The finance ministry borrowed CZK7.4bn through government bonds, according to figures of the CNB. This time, the finance ministry offered bonds with original maturity of 11 and 16 years. Demand was still solid, though less so than at auctions carried out in May. Even then, the average cover ratio reached 2.35, which was again above the usual. It prompted the finance ministry to once again borrow above its indicative ceiling for this auction, set at CZK7bn, though it exceeded it by only 5%.
Even then, borrowing costs decreased visibly, as the 11-year bond saw an 11bp m/m decline, while the 16-year one – a decline of 31bps m/m. Both bonds were last offered in May, so the decrease in borrowing costs is very much relevant. Indeed, the finance ministry didn’t borrow too much this time, which helped with keeping yields low.

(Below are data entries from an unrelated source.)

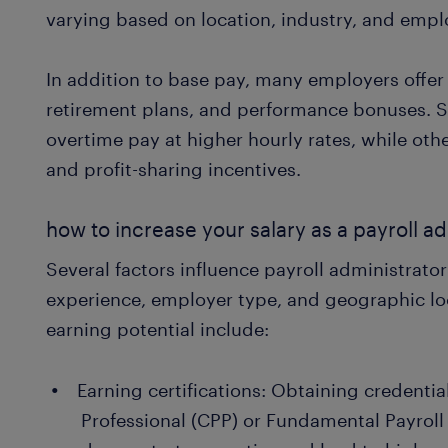
varying based on location, industry, and emplo
In addition to base pay, many employers offer 
retirement plans, and performance bonuses.
overtime pay at higher hourly rates, while othe
and profit-sharing incentives.
how to increase your salary as a payroll ad
Several factors influence payroll administrator
experience, employer type, and geographic lo
earning potential include:
Earning certifications: Obtaining credential
Professional (CPP) or Fundamental Payroll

After this auction, the finance ministry has met 64% of its borrowing ceiling for June, as well as 93% of the borrowing ceiling for Q2 2019 (still at CZK60bn). Since the beginning of the year, the finance ministry has borrowed CZK161.7bn in CZK-denominated securities (48.8% of gross financing needs), out of which CZK159.5bn was in government bonds. When EUR-denominated securities are added, total borrowing reaches CZK173.3bn (52.3% of borrowing needs). There are two more auctions this month, one next Wednesday (Jun 19), when the finance ministry will reopen its 2.5-year EUR-denominated bond, and one in two weeks (Jun 26), when the finance ministry will offer 16-year and 50-year bonds. Given the borrowing ceilings, we expect that the finance ministry will exceed monthly and quarterly borrowing ceilings comfortably.